**Texte extrait:**
Gyeongha prend le dernier avion et arrive sur l’île en pleine tempête de neige.
Une tempête symbolique
De l’aéroport à la maison d’Inseon, Gyeongha se perd dans la neige et la forêt. La neige semble irréelle, belle et lente. Victime d’une chute, frigorifiée, la jeune femme se perd entre rêve et réalité. Quand elle arrive enfin dans l’atelier d’Inseon, elle découvre que la photographe travaillait sur leur projet de mettre en scène son cauchemar.
Une maison sans voisins ni éclairage public. Une maison qui se retrouve isolée dès les premières neiges, sans eau ni électricité. Une maison où toute la nuit un arbre avance en agitant ses longs bras. Une maison avec d’un côté une rivière à sec, tandis que de l’autre côté se trouve un village brûlé de suppliciés.
Entre souvenirs d’une ancienne visite à son amie qui vivait alors avec sa mère et découverte des travaux de la photographe intitulés Impossibles adieux, Gyeongha se retrouve face à l’histoire dramatique de la famille d’Inseon et plus généralement des habitants de l’île de Jeju.
Au milieu de la tempête, des cauchemars et des revenants s’amorce une longue conversation virtuelle entre les deux amies. L’intime se mêle alors à la grande Histoire. De novembre 1948 au début de l’année 1949, le gouvernement coréen, dans une chasse aux « rouges » massacre trente mille civils de l’île de Jeju. Deux cent milles personnes seront massacrées l’été suivant sur le continent sur ordre du gouvernement militaire américain afin d’enrayer le communisme.

**Consigne:**
Pour chacune des affirmations suivantes, dites par oui ou par non si elle concorde avec le texte extrait ci-dessus, puis citez textuellement les mots de ce texte qui tranchent la question.
(a) Gyeongha gagne l'île à bord du dernier avion.
(b) La maison d'Inseon est entourée de voisins.
(c) Les travaux de la photographe portent le titre Impossibles adieux.

**Données brutes:**
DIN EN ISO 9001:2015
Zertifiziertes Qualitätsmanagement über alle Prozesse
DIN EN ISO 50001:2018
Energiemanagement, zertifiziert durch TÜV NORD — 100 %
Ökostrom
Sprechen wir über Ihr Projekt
--
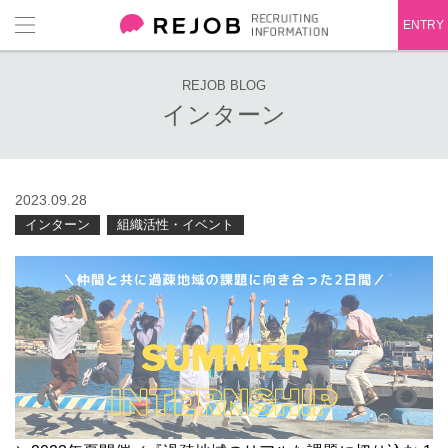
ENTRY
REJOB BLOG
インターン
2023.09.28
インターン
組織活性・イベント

**Résultat obtenu:**
(a) Oui : « Gyeongha prend le dernier avion et arrive sur l’île en pleine tempête de neige. »
(b) Non : « Une maison sans voisins ni éclairage public. »
(c) Oui : « découverte des travaux de la photographe intitulés Impossibles adieux »